World War II workers were sworn to secrecy

16:00, Mar 24 2014

It's been 70 years since they worked in the top-secret Auckland Combined Military Headquarters during World War II.

Even then it was only a passing acquaintance. Naval lieutenant Alan Sayers was in the main command room while Women's Auxiliary Air Force (WAAF) Gwen Stevens from Howick was in the adjoining air force filter room deciphering information from radar stations strategically positioned round the coast. Everyone in the building was sworn to secrecy for 50 years.

Gwen, now 92, thought no one else in that wartime building was still alive until she heard from Alan, 98, after he learned about her through historian Sandra Coney's book On the Radar.

A catch-up was arranged at Alan and June Sayers' Arkles Bay home by Auckland Waterfront chairman Sir Bob Harvey and wife Barbara, who happens to be Gwen Stevens' niece.

Sir Bob's mother Margaret Connolly, also worked as a WAAF phone operator at the Seagrove aerodrome on the Manukau Harbour and later for the Central Combined Headquarters in Wellington.

"The main operations room, manned by officers of the navy, army and air force, was on watch day and night monitoring ships and planes over the upper North Island," Alan says. "Messages came in via cypher from radar stations, ships and various other sources and anything untoward was immediately dealt with. New Zealanders of today would be surprised at how close we came to enemy attack and how many ships were sunk around our coast by enemy raiders, including the RMS Niagara that went to the bottom just three hours out of Auckland.

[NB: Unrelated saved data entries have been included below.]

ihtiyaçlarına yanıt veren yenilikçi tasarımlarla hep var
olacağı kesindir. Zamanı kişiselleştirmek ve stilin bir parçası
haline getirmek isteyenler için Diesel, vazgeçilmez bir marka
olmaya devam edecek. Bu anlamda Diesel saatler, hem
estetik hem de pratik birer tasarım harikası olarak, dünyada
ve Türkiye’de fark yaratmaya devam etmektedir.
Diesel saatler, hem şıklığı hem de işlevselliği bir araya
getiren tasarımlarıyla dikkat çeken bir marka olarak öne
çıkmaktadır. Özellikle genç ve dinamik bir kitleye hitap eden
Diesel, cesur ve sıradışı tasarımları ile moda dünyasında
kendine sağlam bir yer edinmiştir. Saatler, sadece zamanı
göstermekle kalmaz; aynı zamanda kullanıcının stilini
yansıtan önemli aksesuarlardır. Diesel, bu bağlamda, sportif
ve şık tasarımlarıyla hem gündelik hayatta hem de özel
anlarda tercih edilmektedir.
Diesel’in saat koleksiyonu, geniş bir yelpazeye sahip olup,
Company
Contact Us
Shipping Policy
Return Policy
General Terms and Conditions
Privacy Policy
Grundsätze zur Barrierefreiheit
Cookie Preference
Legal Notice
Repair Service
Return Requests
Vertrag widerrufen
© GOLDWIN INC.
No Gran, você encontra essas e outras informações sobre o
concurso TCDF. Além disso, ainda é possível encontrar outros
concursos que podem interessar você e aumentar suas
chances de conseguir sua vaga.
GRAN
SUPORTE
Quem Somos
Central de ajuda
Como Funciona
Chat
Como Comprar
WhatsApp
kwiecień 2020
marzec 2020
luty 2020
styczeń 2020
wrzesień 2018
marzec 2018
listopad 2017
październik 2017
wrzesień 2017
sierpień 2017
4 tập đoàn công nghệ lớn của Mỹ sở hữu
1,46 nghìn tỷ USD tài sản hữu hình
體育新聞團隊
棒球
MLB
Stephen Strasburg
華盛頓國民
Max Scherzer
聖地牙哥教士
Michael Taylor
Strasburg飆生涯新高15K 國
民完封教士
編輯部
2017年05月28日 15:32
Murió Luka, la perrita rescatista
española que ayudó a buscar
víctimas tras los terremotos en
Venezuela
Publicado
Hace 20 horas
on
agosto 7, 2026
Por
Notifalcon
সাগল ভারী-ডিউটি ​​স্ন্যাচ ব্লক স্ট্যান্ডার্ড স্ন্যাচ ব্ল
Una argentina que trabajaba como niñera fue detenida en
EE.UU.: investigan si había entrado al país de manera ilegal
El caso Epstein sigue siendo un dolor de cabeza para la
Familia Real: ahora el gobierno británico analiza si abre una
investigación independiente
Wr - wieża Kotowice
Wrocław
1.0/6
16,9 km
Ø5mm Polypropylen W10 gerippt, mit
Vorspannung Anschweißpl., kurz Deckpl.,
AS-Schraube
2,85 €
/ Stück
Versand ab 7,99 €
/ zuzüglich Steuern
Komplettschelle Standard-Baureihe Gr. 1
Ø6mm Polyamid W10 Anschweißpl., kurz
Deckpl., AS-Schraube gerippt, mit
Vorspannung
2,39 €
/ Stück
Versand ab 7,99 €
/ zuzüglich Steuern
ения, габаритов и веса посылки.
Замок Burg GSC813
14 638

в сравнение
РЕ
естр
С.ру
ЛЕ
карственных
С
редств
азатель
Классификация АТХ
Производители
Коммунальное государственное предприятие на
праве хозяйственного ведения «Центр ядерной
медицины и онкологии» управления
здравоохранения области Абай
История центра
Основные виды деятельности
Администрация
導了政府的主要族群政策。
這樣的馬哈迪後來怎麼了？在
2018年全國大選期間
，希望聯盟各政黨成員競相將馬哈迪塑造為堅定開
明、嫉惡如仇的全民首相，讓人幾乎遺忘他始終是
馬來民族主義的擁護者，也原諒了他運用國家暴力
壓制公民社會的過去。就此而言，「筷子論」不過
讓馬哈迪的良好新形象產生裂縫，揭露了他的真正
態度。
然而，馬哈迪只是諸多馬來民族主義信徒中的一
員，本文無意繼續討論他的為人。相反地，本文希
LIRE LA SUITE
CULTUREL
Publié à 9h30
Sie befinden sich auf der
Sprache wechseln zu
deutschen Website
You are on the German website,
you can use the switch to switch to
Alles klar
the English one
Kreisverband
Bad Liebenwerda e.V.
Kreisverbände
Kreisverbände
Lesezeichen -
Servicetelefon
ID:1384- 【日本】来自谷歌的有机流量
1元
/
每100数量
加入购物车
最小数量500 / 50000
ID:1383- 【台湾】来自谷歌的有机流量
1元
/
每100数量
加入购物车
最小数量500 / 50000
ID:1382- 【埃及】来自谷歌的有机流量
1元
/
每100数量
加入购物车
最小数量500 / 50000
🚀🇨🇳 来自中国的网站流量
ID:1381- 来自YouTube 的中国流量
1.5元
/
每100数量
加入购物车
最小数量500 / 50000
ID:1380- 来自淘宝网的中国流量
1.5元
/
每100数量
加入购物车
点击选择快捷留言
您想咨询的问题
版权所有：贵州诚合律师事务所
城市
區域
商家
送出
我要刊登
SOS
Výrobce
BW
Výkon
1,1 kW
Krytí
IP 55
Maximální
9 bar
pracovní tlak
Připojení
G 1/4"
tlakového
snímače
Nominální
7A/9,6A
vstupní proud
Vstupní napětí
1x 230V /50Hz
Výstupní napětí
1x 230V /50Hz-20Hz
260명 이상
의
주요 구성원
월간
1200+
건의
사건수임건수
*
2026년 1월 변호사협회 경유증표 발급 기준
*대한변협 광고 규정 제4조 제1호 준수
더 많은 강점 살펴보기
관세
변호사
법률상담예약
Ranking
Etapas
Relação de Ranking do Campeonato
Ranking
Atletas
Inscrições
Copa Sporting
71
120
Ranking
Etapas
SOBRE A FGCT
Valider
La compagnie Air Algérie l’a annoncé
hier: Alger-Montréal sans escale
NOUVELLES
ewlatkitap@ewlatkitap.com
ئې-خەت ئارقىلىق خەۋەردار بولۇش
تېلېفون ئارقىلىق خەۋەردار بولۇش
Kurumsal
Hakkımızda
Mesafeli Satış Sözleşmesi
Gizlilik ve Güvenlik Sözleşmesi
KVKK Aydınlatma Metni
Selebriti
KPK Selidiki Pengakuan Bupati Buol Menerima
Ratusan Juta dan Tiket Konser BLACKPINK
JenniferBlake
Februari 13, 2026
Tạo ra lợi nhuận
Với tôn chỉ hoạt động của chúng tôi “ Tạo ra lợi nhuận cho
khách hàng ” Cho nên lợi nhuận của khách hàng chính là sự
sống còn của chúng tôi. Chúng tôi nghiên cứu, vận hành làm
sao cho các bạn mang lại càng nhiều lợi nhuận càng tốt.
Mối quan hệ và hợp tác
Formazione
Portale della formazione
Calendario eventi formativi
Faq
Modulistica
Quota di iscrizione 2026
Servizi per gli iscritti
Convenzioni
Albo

"Then there was the liner Rangitane off East Cape and the Turakina off New Plymouth."

The Japanese bombed Darwin in February 1942 and the threat of invasion was imminent.

So an underground bunker capable of withstanding the impact of 250lb bombs was built alongside the current building to give protection from aerial attack.

The huge complex, accessible down steep flights of stairs, was used for Civil Defence purposes after the war and still exists in the grounds of the Auckland University Education Faculty in Epsom Ave.

Alan's meeting with Gwen Stevens will be mentioned in his forthcoming book Deadline, due out later this year. The 300-page work will feature stories and photographs from historic events that Alan covered during his life as a journalist.

Alan was also an outstanding sportsman.

At Auckland Grammar he was the second fastest schoolboy quarter-miler in the British Empire.

He later represented Waikato in rugby and still holds a New Zealand rugby league record of seven tries in a single game.